Not quite. To use a UNIX analogy, we're using the blockchain to bootstrap a global, decentralized LDAP. We're making it so applications can resolve a username to its owner's information without users needing to trust us, without applications needing to trust us, and without users needing to trust applications.
Now, my "LDAP entry" (i.e. my passcard) can contain whatever information I want to put there. Anyone can verify the authenticity of subsequent updates to my passcard data by verifying that each update was signed by the same private key whose public counterpart got bound to my username when the passcard was created.
I could put information in my passcard that further identifies who I am, and I could put information that authenticates me to certain applications. These are some of the key use-cases of my passcard. However, what this information is exactly depends on the application. The only thing Onename concerns itself with is ensuring that the application can discover this information when given the username, and be assured that the information was generated by the same principal that owns the username without having to trust Onename or the user.
> I don't have any reason to care when a trusted or untrusted notary endorsed someone's identity.
Sure you do--you're doing it right now :) This is how usernames on websites work in general. The reason why someone besides you cannot create an account on HN with the username "fluidcruft" is because names are unique on this site, and you claimed it first. You, I, and the rest of the commentators here trust HN to ensure that this is the case for everyone--we each have the usernames we have because we claimed them first. I must emphasize that this is orthogonal to authentication; this is simply about preserving a common property of typical user account systems.

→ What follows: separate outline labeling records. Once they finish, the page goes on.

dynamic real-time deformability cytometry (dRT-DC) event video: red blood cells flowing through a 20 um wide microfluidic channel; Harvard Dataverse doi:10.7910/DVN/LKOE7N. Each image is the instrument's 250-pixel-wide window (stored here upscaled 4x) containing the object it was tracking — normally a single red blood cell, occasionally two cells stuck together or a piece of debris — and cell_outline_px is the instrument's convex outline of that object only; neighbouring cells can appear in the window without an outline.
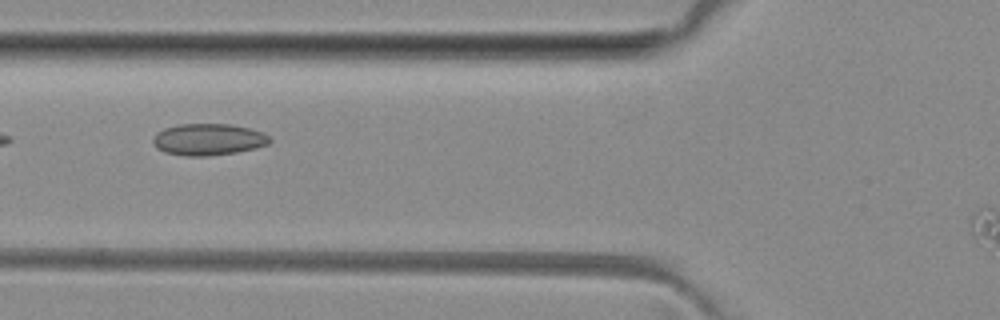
{"species": "common noctule bat (a hibernating species)", "species_latin": "Nyctalus noctula", "temperature_condition": "room temperature", "stored_images_in_passage": 5, "camera_frame_rate_fps": 3000, "um_per_image_px": 0.085, "animal": {"sex": "female", "body_mass_g": 29.2, "forearm_length_mm": 56.3}, "frame": {"image": 1, "passage_image": 4, "time_ms": 3.667, "image_size_px": [1000, 320], "cell_outline_px": [[272, 140], [268, 144], [256, 148], [236, 152], [208, 156], [184, 156], [164, 152], [156, 148], [152, 140], [156, 132], [164, 128], [176, 124], [228, 124], [248, 128], [264, 132]], "centroid_in_image_um": [17.68, 11.85], "position_along_channel_um": 108.1, "area_um2": 21.68}}
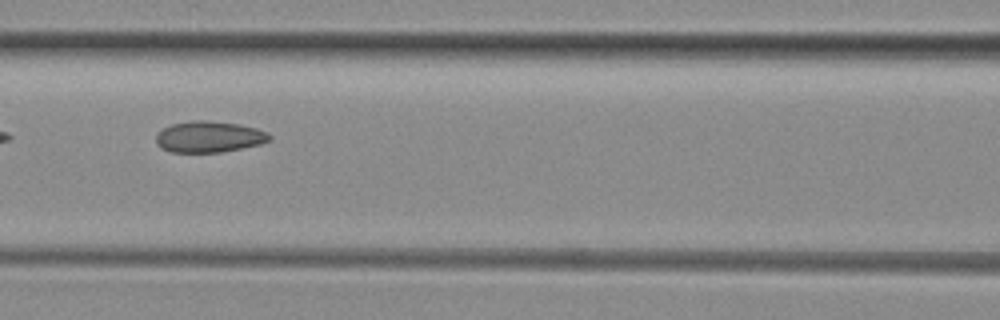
{"frame": {"image": 2, "passage_image": 5, "time_ms": 4.667, "image_size_px": [1000, 320], "cell_outline_px": [[272, 140], [260, 144], [220, 152], [172, 152], [156, 144], [156, 132], [172, 124], [192, 120], [204, 120], [240, 124], [256, 128], [268, 132], [272, 136]], "centroid_in_image_um": [17.79, 11.62], "position_along_channel_um": 148.8, "area_um2": 20.63}}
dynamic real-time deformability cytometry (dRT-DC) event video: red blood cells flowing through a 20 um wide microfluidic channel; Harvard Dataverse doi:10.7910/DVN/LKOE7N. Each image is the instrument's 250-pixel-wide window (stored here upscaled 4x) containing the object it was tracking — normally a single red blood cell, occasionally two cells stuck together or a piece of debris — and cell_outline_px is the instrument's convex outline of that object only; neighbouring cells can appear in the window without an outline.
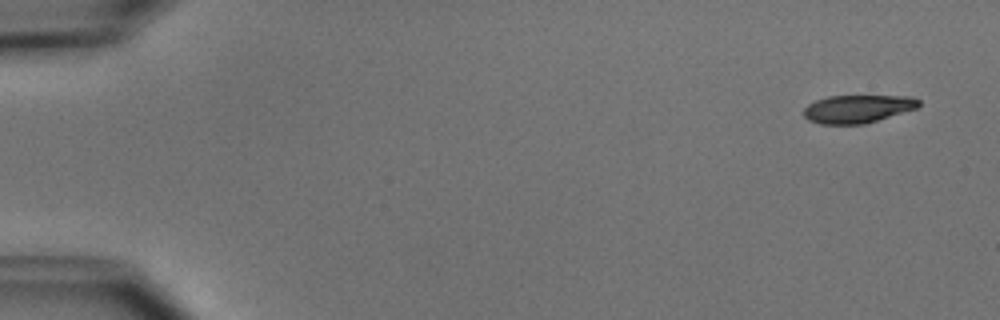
{"species": "common noctule bat (a hibernating species)", "species_latin": "Nyctalus noctula", "temperature_condition": "cold", "stored_images_in_passage": 7, "camera_frame_rate_fps": 3000, "um_per_image_px": 0.085, "animal": {"sex": "male", "body_mass_g": 15.6}, "frame": {"image": 1, "passage_image": 1, "time_ms": 0.0, "image_size_px": [1000, 320], "cell_outline_px": [[920, 104], [916, 108], [864, 124], [820, 124], [808, 120], [804, 116], [804, 108], [808, 104], [816, 100], [828, 96], [912, 96], [920, 100]], "centroid_in_image_um": [72.88, 9.25], "position_along_channel_um": 12.1, "area_um2": 18.67}}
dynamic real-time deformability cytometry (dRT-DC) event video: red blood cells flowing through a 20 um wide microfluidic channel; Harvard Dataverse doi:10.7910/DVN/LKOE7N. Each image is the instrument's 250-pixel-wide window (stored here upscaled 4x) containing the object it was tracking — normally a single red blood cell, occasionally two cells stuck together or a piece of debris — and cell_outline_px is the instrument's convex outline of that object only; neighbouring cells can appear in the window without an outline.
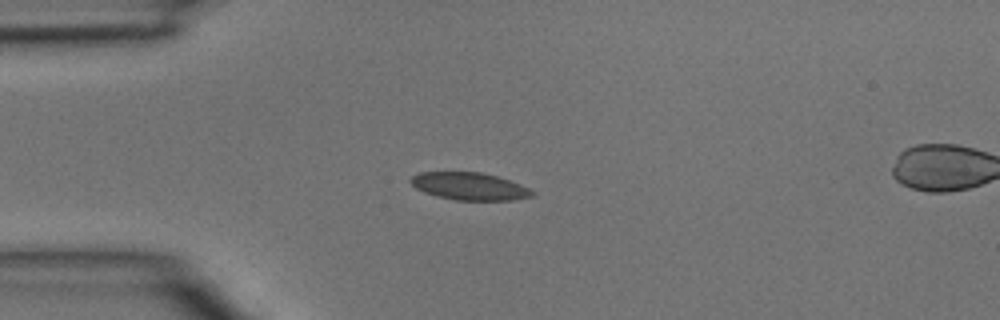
{"species": "common noctule bat (a hibernating species)", "species_latin": "Nyctalus noctula", "temperature_condition": "room temperature", "stored_images_in_passage": 2, "segment_of_instrument_passage": [1, 2], "camera_frame_rate_fps": 3000, "um_per_image_px": 0.085, "animal": {"sex": "male", "body_mass_g": 15.6}, "frame": {"image": 1, "passage_image": 1, "time_ms": 0.0, "image_size_px": [1000, 320], "cell_outline_px": [[536, 196], [512, 200], [456, 200], [436, 196], [424, 192], [416, 188], [408, 180], [412, 176], [420, 172], [480, 172], [496, 176], [520, 184], [536, 192]], "centroid_in_image_um": [39.91, 15.84], "position_along_channel_um": 45.1, "area_um2": 19.48}}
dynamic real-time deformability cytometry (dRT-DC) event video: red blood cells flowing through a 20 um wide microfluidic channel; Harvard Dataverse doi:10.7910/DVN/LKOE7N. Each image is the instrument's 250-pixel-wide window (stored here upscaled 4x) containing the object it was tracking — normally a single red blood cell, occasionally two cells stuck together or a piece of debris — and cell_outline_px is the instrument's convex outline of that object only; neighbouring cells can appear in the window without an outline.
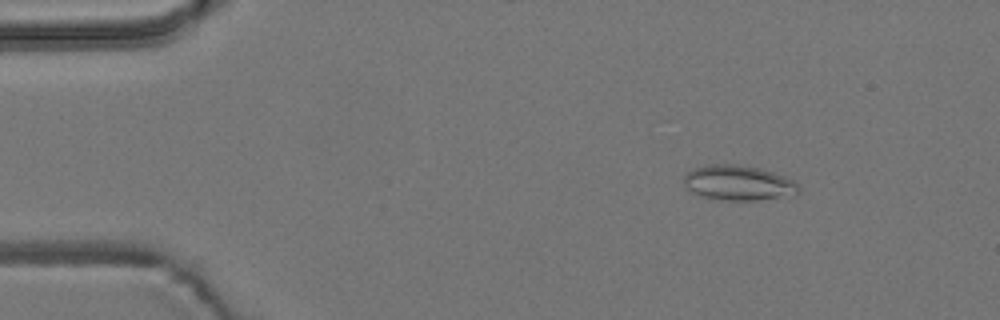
{"species": "common noctule bat (a hibernating species)", "species_latin": "Nyctalus noctula", "temperature_condition": "room temperature", "stored_images_in_passage": 7, "camera_frame_rate_fps": 3000, "um_per_image_px": 0.085, "animal": {"sex": "male", "body_mass_g": 19.2, "forearm_length_mm": 51.8}, "frame": {"image": 1, "passage_image": 2, "time_ms": 1.0, "image_size_px": [1000, 320], "cell_outline_px": [[800, 192], [756, 200], [728, 200], [704, 196], [692, 192], [684, 184], [684, 176], [688, 172], [696, 168], [708, 164], [736, 164], [760, 168], [796, 180], [800, 184]], "centroid_in_image_um": [62.78, 15.52], "position_along_channel_um": 22.2, "area_um2": 23.06}}
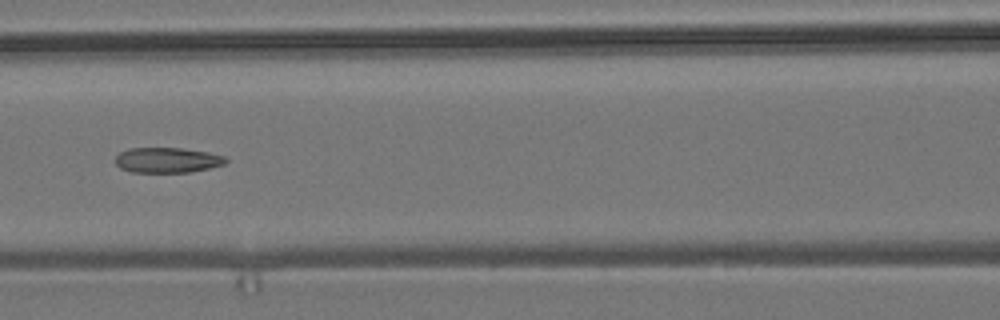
{"frame": {"image": 2, "passage_image": 6, "time_ms": 6.667, "image_size_px": [1000, 320], "cell_outline_px": [[228, 160], [224, 164], [208, 168], [188, 172], [132, 172], [120, 168], [116, 164], [116, 156], [120, 152], [128, 148], [180, 148], [208, 152], [224, 156]], "centroid_in_image_um": [14.2, 13.6], "position_along_channel_um": 152.4, "area_um2": 16.13}}
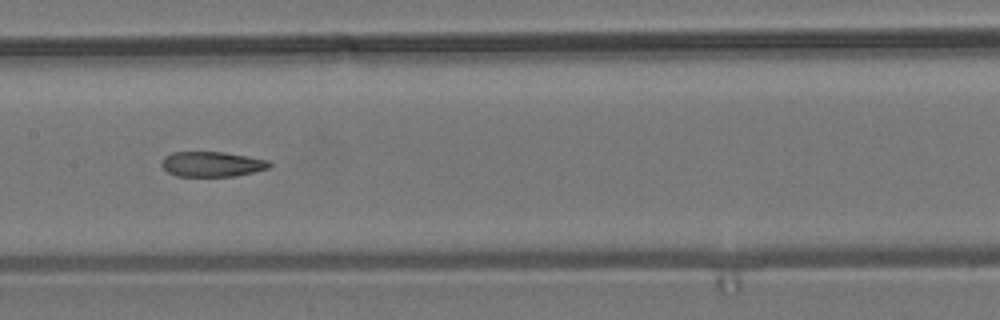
{"frame": {"image": 3, "passage_image": 7, "time_ms": 7.667, "image_size_px": [1000, 320], "cell_outline_px": [[272, 164], [268, 168], [236, 176], [176, 176], [168, 172], [160, 164], [164, 156], [172, 152], [224, 152], [268, 160]], "centroid_in_image_um": [17.99, 13.95], "position_along_channel_um": 189.4, "area_um2": 15.72}}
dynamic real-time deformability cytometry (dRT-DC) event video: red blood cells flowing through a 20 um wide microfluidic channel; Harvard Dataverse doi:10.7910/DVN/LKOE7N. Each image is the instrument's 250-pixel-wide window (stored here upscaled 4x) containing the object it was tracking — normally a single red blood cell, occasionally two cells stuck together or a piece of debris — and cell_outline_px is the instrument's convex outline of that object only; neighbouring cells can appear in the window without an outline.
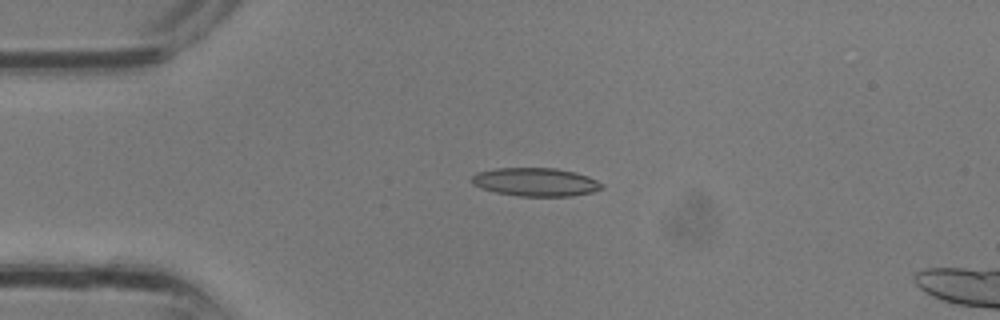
{"species": "common noctule bat (a hibernating species)", "species_latin": "Nyctalus noctula", "temperature_condition": "room temperature", "stored_images_in_passage": 3, "camera_frame_rate_fps": 3000, "um_per_image_px": 0.085, "animal": {"sex": "male", "body_mass_g": 13.3}, "frame": {"image": 1, "passage_image": 2, "time_ms": 0.333, "image_size_px": [1000, 320], "cell_outline_px": [[604, 188], [592, 192], [572, 196], [520, 196], [496, 192], [480, 188], [472, 184], [472, 176], [476, 172], [496, 168], [556, 168], [576, 172], [588, 176], [604, 184]], "centroid_in_image_um": [45.54, 15.47], "position_along_channel_um": 39.5, "area_um2": 21.62}}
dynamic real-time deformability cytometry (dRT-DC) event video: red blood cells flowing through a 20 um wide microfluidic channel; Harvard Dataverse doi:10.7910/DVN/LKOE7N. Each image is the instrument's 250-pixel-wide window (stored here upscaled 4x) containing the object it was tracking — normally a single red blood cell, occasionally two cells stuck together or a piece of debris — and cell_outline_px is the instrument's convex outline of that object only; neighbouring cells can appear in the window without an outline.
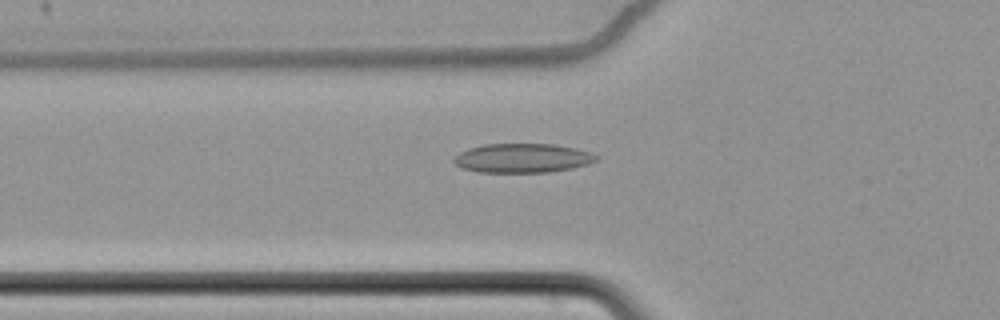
{"species": "common noctule bat (a hibernating species)", "species_latin": "Nyctalus noctula", "temperature_condition": "cold", "stored_images_in_passage": 48, "camera_frame_rate_fps": 3000, "um_per_image_px": 0.085, "animal": {"sex": "female", "body_mass_g": 22.7, "forearm_length_mm": 54.2}, "frame": {"image": 1, "passage_image": 10, "time_ms": 3.0, "image_size_px": [1000, 320], "cell_outline_px": [[600, 156], [596, 160], [588, 164], [572, 168], [548, 172], [476, 172], [464, 168], [456, 164], [452, 160], [460, 152], [468, 148], [484, 144], [552, 144], [576, 148], [592, 152]], "centroid_in_image_um": [44.44, 13.43], "position_along_channel_um": 81.4, "area_um2": 24.22}}
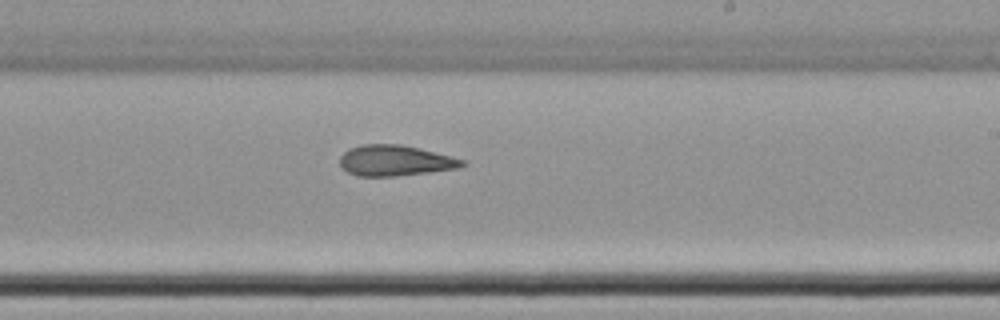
{"frame": {"image": 2, "passage_image": 25, "time_ms": 8.0, "image_size_px": [1000, 320], "cell_outline_px": [[468, 164], [460, 168], [396, 176], [356, 176], [340, 168], [340, 156], [348, 148], [360, 144], [400, 144], [420, 148], [464, 160]], "centroid_in_image_um": [33.55, 13.65], "position_along_channel_um": 255.4, "area_um2": 22.08}}
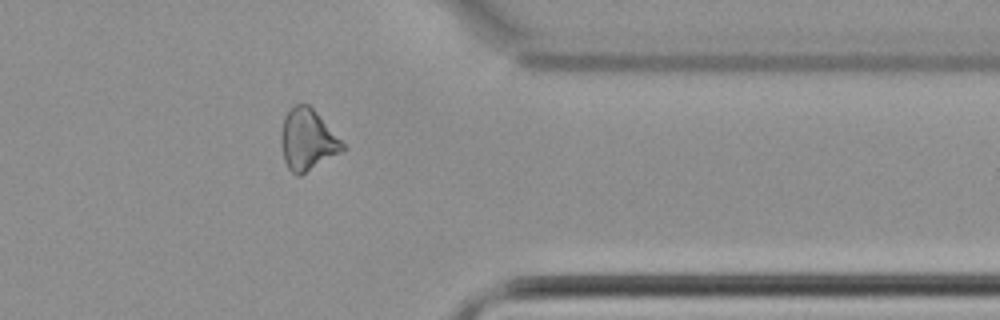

The goal of Onename is to provide a user account system that binds usernames to personal data of your choice without needing a central administrative entity to enforce the above property. Instead of everyone trusting servers controlled by a single administrative entity (like HN), we instead trust that the underlying storage medium that hosts each (username, principal) binding has the property that once a record of a binding gets written, it cannot be altered later. In the absence of compromises, the overall effect is the same as on HN--usernames are globally unique, and are bound on a first-come first-serve basis to principals.
You seem to be thinking that we're relying on the blockchain to do some kind of extra user validation. This is not the case at all. We're only using the blockchain to provide a highly-available write-once read-many (WORM) storage system for (username, passcard_hash) bindings. What I've been trying to argue is that the degree to which we can ensure immutability hinges on the WORM property holding true for the foreseeable future. My point was that there is reason to believe that a blockchain with many peers has the WORM property because by construction, it's costly violate this property, it's very difficult to violate without drawing attention to oneself, and it's financially desirable to to preserve anyway--the WORM property also guarantees the immutability of transaction histories. This is what I meant by "the blockchain peers attest to the bindings"--by mining blocks and constructing the blockchain, they're preserving the property of the blockchain that makes it useful for constructing a decentralized user account system.
Because of the WORM property, you're guaranteed that the first occurrence of a (username, passcard_hash) pair you find for a given username was issued by the owner of that username. Any subsequent attempts at writing a different passcard_hash for that username can be ignored (preserving global uniqueness). Unless you can attack the underlying blockchain, you cannot trick someone else who audits the blockchain into finding a different original passcard_hash for the same username (ensuring everyone finds the same original username/passcard_hash binding).
Does this make a little bit more sense? Does this help you understand what it is we're trying to do?